European Parliament committee adopts Dalli’s 45% car emissions cut proposal

The proposal was fiercely opposed by car manufactures and other industry players

The European Parliament’s environment committee on Monday adopted a piece of legislation piloted by Labour MEP Miriam Dalli that will look to decrease CO2 emissions from cars and vans by 45% across the EU.

The legislation will set emissions targets from new passenger cars and light commercial vehicles to be achieved by 2030. At 45%, the emissions target adopted by the committee is significanly higher than the 30% originally proposed by the European Commission. 

Contacted by MaltaToday after the vote, Dalli said she was extremely satisfied with the result.

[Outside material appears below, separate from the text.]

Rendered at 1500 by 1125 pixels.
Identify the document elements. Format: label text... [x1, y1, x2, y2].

“The odds were stacked against my legislative proposal with  heavy lobbying from the car industry against a reduction in CO2 emissions,” she said.

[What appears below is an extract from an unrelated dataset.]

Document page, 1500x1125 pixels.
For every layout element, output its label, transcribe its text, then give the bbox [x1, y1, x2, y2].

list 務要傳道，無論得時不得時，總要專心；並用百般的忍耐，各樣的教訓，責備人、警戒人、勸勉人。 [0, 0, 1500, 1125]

“Giving in to these demands would have meant another setback for our citizens, their health and the environment.”

The result, she said was the result of “tough negotiations, compromise  and persuasion”.  

Dalli submitted her proposals amidst intensive lobbying from car manufacturers and industry players including workers’ representatives who fear job losses if it were to be accepted.

In addition to a 45% emission reduction target, the report also proposes the introduction of testing of real-world CO2 emissions, rules on the reporting of data from fuel consumption meters and a revision of the car-labeling directive to provide consumers with accurate and comparable information on fuel consumption, CO2 emissions and air pollutant emissions of cars and vans.

The legislation will now be put to a vote during a plenary session of the European Parliament in the coming months for Dalli to have a mandate to start negotiations with the European Commission and the Council of the European Union.